◆ Dataset rows ◆
[BEGIN]

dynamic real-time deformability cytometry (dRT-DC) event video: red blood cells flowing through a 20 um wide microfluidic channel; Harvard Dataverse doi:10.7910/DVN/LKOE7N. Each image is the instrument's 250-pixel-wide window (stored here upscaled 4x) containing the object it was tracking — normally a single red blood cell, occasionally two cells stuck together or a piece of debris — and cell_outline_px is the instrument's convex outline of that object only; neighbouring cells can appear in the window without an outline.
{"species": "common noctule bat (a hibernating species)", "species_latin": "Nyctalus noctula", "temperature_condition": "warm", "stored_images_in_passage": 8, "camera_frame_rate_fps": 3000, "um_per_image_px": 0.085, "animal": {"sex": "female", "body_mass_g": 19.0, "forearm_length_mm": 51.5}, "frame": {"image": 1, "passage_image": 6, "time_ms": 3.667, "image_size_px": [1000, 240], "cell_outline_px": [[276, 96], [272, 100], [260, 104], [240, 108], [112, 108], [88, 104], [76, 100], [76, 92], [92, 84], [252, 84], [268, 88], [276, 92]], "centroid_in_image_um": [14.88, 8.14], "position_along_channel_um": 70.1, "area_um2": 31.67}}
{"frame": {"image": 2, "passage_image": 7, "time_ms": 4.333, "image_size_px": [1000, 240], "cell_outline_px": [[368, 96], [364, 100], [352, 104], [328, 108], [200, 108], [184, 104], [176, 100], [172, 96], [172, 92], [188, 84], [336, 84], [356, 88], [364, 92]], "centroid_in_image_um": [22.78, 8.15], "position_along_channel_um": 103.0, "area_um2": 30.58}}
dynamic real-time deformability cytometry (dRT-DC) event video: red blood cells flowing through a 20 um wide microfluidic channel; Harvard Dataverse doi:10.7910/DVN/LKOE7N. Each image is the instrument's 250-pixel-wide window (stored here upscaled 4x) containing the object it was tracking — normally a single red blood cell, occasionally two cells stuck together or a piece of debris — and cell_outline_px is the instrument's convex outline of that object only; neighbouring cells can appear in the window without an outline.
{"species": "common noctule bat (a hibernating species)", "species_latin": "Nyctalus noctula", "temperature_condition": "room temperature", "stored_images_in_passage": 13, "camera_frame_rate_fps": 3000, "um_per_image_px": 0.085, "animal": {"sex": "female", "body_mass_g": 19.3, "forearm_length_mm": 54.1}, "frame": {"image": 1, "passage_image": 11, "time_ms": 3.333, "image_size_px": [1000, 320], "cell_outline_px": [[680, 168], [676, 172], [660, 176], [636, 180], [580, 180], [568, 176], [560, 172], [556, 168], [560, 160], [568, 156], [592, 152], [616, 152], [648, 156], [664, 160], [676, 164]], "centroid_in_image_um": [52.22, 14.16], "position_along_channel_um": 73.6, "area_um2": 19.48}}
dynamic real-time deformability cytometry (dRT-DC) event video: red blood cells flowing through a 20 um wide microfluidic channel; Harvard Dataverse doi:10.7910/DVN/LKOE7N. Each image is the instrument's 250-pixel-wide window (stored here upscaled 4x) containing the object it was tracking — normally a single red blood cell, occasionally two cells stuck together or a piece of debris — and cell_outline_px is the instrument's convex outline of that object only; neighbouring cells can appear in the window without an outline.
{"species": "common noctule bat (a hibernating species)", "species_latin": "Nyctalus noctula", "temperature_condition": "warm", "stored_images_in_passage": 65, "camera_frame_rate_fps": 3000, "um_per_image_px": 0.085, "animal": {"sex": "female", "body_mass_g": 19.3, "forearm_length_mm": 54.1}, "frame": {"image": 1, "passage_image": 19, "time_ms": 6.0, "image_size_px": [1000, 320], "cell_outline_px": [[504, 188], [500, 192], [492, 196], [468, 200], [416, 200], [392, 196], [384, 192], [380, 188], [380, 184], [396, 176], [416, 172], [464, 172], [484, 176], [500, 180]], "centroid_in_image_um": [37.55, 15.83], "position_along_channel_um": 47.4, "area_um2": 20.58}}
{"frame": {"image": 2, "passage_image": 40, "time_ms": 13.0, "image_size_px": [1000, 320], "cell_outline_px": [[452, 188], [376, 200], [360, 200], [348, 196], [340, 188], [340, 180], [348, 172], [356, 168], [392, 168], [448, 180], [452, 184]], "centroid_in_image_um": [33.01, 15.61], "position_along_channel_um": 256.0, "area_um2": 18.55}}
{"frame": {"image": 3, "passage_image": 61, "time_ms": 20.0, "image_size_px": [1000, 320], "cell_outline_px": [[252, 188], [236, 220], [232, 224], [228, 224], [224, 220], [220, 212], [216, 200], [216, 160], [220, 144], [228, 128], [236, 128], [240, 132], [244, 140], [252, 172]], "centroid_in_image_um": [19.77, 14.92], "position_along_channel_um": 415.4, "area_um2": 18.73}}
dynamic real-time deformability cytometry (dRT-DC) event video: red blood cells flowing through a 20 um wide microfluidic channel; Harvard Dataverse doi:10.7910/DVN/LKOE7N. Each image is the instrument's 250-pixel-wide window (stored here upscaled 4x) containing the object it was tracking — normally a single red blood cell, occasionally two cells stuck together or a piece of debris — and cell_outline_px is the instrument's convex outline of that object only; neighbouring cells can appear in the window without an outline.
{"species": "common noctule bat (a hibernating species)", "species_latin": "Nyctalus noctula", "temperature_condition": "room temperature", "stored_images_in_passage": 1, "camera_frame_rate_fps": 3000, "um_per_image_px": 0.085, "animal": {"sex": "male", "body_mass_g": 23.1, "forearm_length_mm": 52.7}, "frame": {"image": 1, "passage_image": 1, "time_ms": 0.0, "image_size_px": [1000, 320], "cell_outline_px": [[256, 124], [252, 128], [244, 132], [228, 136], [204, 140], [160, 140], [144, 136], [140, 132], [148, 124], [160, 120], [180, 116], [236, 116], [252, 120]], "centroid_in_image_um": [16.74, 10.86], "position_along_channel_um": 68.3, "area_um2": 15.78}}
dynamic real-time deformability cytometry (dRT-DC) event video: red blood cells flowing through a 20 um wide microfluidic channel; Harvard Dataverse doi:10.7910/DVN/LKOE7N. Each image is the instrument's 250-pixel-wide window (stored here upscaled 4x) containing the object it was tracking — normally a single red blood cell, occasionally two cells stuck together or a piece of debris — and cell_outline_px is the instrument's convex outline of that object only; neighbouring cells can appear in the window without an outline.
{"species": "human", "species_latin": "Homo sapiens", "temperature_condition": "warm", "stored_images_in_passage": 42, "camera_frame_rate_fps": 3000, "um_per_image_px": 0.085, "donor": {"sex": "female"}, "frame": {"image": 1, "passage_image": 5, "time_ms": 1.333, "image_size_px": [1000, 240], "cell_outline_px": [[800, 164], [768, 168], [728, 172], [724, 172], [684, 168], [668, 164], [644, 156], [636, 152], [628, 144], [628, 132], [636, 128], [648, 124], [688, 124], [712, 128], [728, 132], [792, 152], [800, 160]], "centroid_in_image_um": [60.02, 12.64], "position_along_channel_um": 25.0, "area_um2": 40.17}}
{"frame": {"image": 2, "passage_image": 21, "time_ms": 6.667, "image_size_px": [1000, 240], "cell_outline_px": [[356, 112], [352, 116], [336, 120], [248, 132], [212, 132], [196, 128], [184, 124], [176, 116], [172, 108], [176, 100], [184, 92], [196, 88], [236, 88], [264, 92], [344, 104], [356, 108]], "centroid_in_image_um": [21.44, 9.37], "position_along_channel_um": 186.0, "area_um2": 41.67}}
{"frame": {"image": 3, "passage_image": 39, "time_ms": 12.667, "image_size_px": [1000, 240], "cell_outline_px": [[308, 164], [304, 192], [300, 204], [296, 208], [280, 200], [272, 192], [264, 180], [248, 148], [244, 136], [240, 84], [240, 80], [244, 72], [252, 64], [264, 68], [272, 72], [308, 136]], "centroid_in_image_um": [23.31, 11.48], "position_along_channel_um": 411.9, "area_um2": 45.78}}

[END]

◆ The task ◆
Recopy the whole listing exactly.

◆ Final answer ◆
dynamic real-time deformability cytometry (dRT-DC) event video: red blood cells flowing through a 20 um wide microfluidic channel; Harvard Dataverse doi:10.7910/DVN/LKOE7N. Each image is the instrument's 250-pixel-wide window (stored here upscaled 4x) containing the object it was tracking — normally a single red blood cell, occasionally two cells stuck together or a piece of debris — and cell_outline_px is the instrument's convex outline of that object only; neighbouring cells can appear in the window without an outline.
{"species": "common noctule bat (a hibernating species)", "species_latin": "Nyctalus noctula", "temperature_condition": "warm", "stored_images_in_passage": 8, "camera_frame_rate_fps": 3000, "um_per_image_px": 0.085, "animal": {"sex": "female", "body_mass_g": 19.0, "forearm_length_mm": 51.5}, "frame": {"image": 1, "passage_image": 6, "time_ms": 3.667, "image_size_px": [1000, 240], "cell_outline_px": [[276, 96], [272, 100], [260, 104], [240, 108], [112, 108], [88, 104], [76, 100], [76, 92], [92, 84], [252, 84], [268, 88], [276, 92]], "centroid_in_image_um": [14.88, 8.14], "position_along_channel_um": 70.1, "area_um2": 31.67}}
{"frame": {"image": 2, "passage_image": 7, "time_ms": 4.333, "image_size_px": [1000, 240], "cell_outline_px": [[368, 96], [364, 100], [352, 104], [328, 108], [200, 108], [184, 104], [176, 100], [172, 96], [172, 92], [188, 84], [336, 84], [356, 88], [364, 92]], "centroid_in_image_um": [22.78, 8.15], "position_along_channel_um": 103.0, "area_um2": 30.58}}
dynamic real-time deformability cytometry (dRT-DC) event video: red blood cells flowing through a 20 um wide microfluidic channel; Harvard Dataverse doi:10.7910/DVN/LKOE7N. Each image is the instrument's 250-pixel-wide window (stored here upscaled 4x) containing the object it was tracking — normally a single red blood cell, occasionally two cells stuck together or a piece of debris — and cell_outline_px is the instrument's convex outline of that object only; neighbouring cells can appear in the window without an outline.
{"species": "common noctule bat (a hibernating species)", "species_latin": "Nyctalus noctula", "temperature_condition": "room temperature", "stored_images_in_passage": 13, "camera_frame_rate_fps": 3000, "um_per_image_px": 0.085, "animal": {"sex": "female", "body_mass_g": 19.3, "forearm_length_mm": 54.1}, "frame": {"image": 1, "passage_image": 11, "time_ms": 3.333, "image_size_px": [1000, 320], "cell_outline_px": [[680, 168], [676, 172], [660, 176], [636, 180], [580, 180], [568, 176], [560, 172], [556, 168], [560, 160], [568, 156], [592, 152], [616, 152], [648, 156], [664, 160], [676, 164]], "centroid_in_image_um": [52.22, 14.16], "position_along_channel_um": 73.6, "area_um2": 19.48}}
dynamic real-time deformability cytometry (dRT-DC) event video: red blood cells flowing through a 20 um wide microfluidic channel; Harvard Dataverse doi:10.7910/DVN/LKOE7N. Each image is the instrument's 250-pixel-wide window (stored here upscaled 4x) containing the object it was tracking — normally a single red blood cell, occasionally two cells stuck together or a piece of debris — and cell_outline_px is the instrument's convex outline of that object only; neighbouring cells can appear in the window without an outline.
{"species": "common noctule bat (a hibernating species)", "species_latin": "Nyctalus noctula", "temperature_condition": "warm", "stored_images_in_passage": 65, "camera_frame_rate_fps": 3000, "um_per_image_px": 0.085, "animal": {"sex": "female", "body_mass_g": 19.3, "forearm_length_mm": 54.1}, "frame": {"image": 1, "passage_image": 19, "time_ms": 6.0, "image_size_px": [1000, 320], "cell_outline_px": [[504, 188], [500, 192], [492, 196], [468, 200], [416, 200], [392, 196], [384, 192], [380, 188], [380, 184], [396, 176], [416, 172], [464, 172], [484, 176], [500, 180]], "centroid_in_image_um": [37.55, 15.83], "position_along_channel_um": 47.4, "area_um2": 20.58}}
{"frame": {"image": 2, "passage_image": 40, "time_ms": 13.0, "image_size_px": [1000, 320], "cell_outline_px": [[452, 188], [376, 200], [360, 200], [348, 196], [340, 188], [340, 180], [348, 172], [356, 168], [392, 168], [448, 180], [452, 184]], "centroid_in_image_um": [33.01, 15.61], "position_along_channel_um": 256.0, "area_um2": 18.55}}
{"frame": {"image": 3, "passage_image": 61, "time_ms": 20.0, "image_size_px": [1000, 320], "cell_outline_px": [[252, 188], [236, 220], [232, 224], [228, 224], [224, 220], [220, 212], [216, 200], [216, 160], [220, 144], [228, 128], [236, 128], [240, 132], [244, 140], [252, 172]], "centroid_in_image_um": [19.77, 14.92], "position_along_channel_um": 415.4, "area_um2": 18.73}}
dynamic real-time deformability cytometry (dRT-DC) event video: red blood cells flowing through a 20 um wide microfluidic channel; Harvard Dataverse doi:10.7910/DVN/LKOE7N. Each image is the instrument's 250-pixel-wide window (stored here upscaled 4x) containing the object it was tracking — normally a single red blood cell, occasionally two cells stuck together or a piece of debris — and cell_outline_px is the instrument's convex outline of that object only; neighbouring cells can appear in the window without an outline.
{"species": "common noctule bat (a hibernating species)", "species_latin": "Nyctalus noctula", "temperature_condition": "room temperature", "stored_images_in_passage": 1, "camera_frame_rate_fps": 3000, "um_per_image_px": 0.085, "animal": {"sex": "male", "body_mass_g": 23.1, "forearm_length_mm": 52.7}, "frame": {"image": 1, "passage_image": 1, "time_ms": 0.0, "image_size_px": [1000, 320], "cell_outline_px": [[256, 124], [252, 128], [244, 132], [228, 136], [204, 140], [160, 140], [144, 136], [140, 132], [148, 124], [160, 120], [180, 116], [236, 116], [252, 120]], "centroid_in_image_um": [16.74, 10.86], "position_along_channel_um": 68.3, "area_um2": 15.78}}
dynamic real-time deformability cytometry (dRT-DC) event video: red blood cells flowing through a 20 um wide microfluidic channel; Harvard Dataverse doi:10.7910/DVN/LKOE7N. Each image is the instrument's 250-pixel-wide window (stored here upscaled 4x) containing the object it was tracking — normally a single red blood cell, occasionally two cells stuck together or a piece of debris — and cell_outline_px is the instrument's convex outline of that object only; neighbouring cells can appear in the window without an outline.
{"species": "human", "species_latin": "Homo sapiens", "temperature_condition": "warm", "stored_images_in_passage": 42, "camera_frame_rate_fps": 3000, "um_per_image_px": 0.085, "donor": {"sex": "female"}, "frame": {"image": 1, "passage_image": 5, "time_ms": 1.333, "image_size_px": [1000, 240], "cell_outline_px": [[800, 164], [768, 168], [728, 172], [724, 172], [684, 168], [668, 164], [644, 156], [636, 152], [628, 144], [628, 132], [636, 128], [648, 124], [688, 124], [712, 128], [728, 132], [792, 152], [800, 160]], "centroid_in_image_um": [60.02, 12.64], "position_along_channel_um": 25.0, "area_um2": 40.17}}
{"frame": {"image": 2, "passage_image": 21, "time_ms": 6.667, "image_size_px": [1000, 240], "cell_outline_px": [[356, 112], [352, 116], [336, 120], [248, 132], [212, 132], [196, 128], [184, 124], [176, 116], [172, 108], [176, 100], [184, 92], [196, 88], [236, 88], [264, 92], [344, 104], [356, 108]], "centroid_in_image_um": [21.44, 9.37], "position_along_channel_um": 186.0, "area_um2": 41.67}}
{"frame": {"image": 3, "passage_image": 39, "time_ms": 12.667, "image_size_px": [1000, 240], "cell_outline_px": [[308, 164], [304, 192], [300, 204], [296, 208], [280, 200], [272, 192], [264, 180], [248, 148], [244, 136], [240, 84], [240, 80], [244, 72], [252, 64], [264, 68], [272, 72], [308, 136]], "centroid_in_image_um": [23.31, 11.48], "position_along_channel_um": 411.9, "area_um2": 45.78}}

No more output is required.